5. On April 21, 2014, the Grievor was acting in the role of Foremen in OCS Territory on the Bredenbury Sub. He received verbal confirmation that Sub-Foreman Decroliere was clear of mile 98. He failed to change the Sub-Foreman's TOP limits in writing. He then proceeded to clear CP 6016, a work train, over the Sub-Foreman's written TOP limits. Recognizing the violation of the Sub-Foreman's TOP limits, Assistant Roadmaster Kallie Campbell made an emergency broadcast to stop CP 6016. The Grievor admitted his culpability for the incident.
6. The Grievor had verbally confirmed that the Sub-Foreman would stay between mile 103 and 98 when he cleared train CP 6016 to enter from mile 95 to 98. There was therefore no risk of actual harm since the verbal instructions were appropriate.
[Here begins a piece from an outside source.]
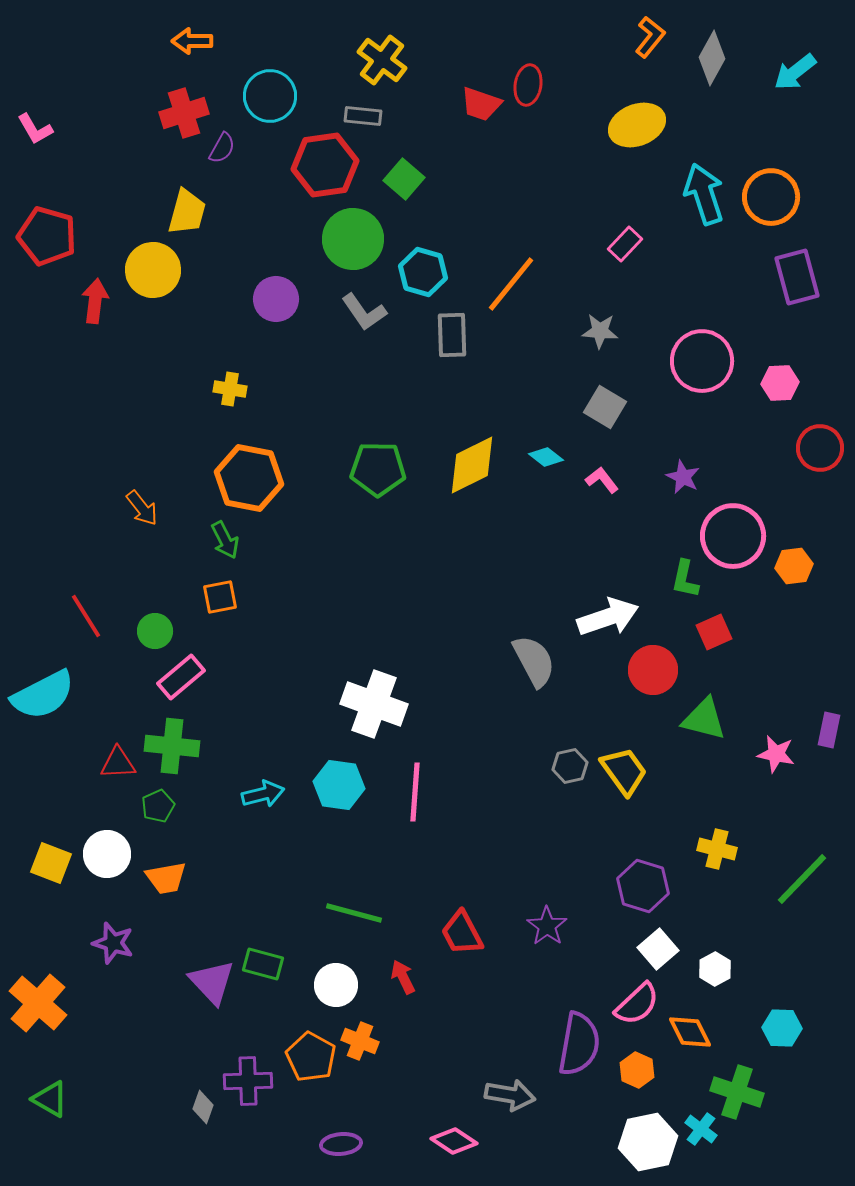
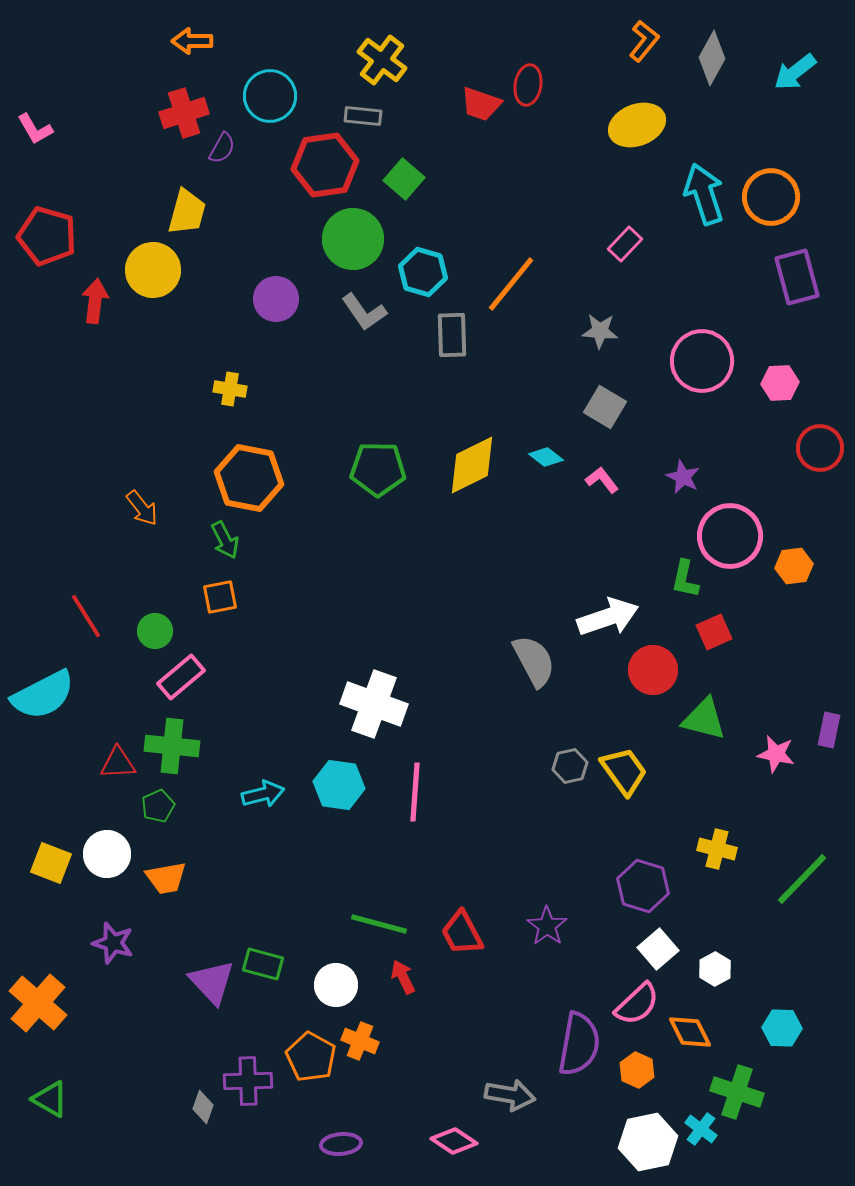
orange L-shape at (650, 37): moved 6 px left, 4 px down
pink circle at (733, 536): moved 3 px left
green line at (354, 913): moved 25 px right, 11 px down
His error was to not make a written amendment to the TOP. He explains he was multi-tasking and so failed to attend to it. He knew his obligations were to establish the location of the Sub-Foreman and document it on the form, write new arrangements, cancel the old ones, and document the changes on the form. He was regretful of his misconduct, understanding its seriousness.
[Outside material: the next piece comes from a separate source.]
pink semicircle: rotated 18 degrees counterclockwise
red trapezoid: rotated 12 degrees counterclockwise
7. The jurisprudence establishes that significant discipline is appropriate for this failure because it is a serious safety infraction: CROA 3006, CROA 4050/4052, AH 548, AH 567, CROA 2487, CROA 2672, CROA 2876, CROA 3555, CROA 3992, SHP 594, SHP 598. The Grievor’s omission had no dangerous consequences in this case, though it might have, hence the need to impose discipline.
8. In CROA 3992, a second failure to observe TOP restrictions within a seven month period resulted in a 13-year employee’s reinstatement without compensation, with a demotion to a position in which the employee had no responsibility for holding TOPs for so long as CP considered appropriate.
9. The factors that mitigate the penalty in this case are threefold. The first is that there was no actual danger of harm because of the verbal instructions given by the Grievor. His failure was to confirm those verbal instructions into the written record. The second is genuine remorse for, and acknowledgement of, his error. He gave an explanation for his misconduct, but, in doing so, he did not suggest any less culpability for his wrongdoing. The third is that the Grievor’s current 45 merits are the only demerits in his career with the Company. He was five years discipline free, showing he is capable of complying with the rules of employment for a sustained period.
10. Having considered all the facts and circumstances in this case, the grievance is allowed, in part. The grievor is to be reinstated in employment, without loss of seniority and without compensation for wages and benefits lost. He is returned to a demoted position in which he has no responsibility for holding track occupancy permits. That condition is to remain until such time as the Company deems it appropriate to change it. The period between the grievor’s termination and reinstatement is recorded as a suspension for the events of April 21, 2014.
11. The Grievor’s record is set at 45 demerits from when those earlier demerits were incurred, less the period of suspension.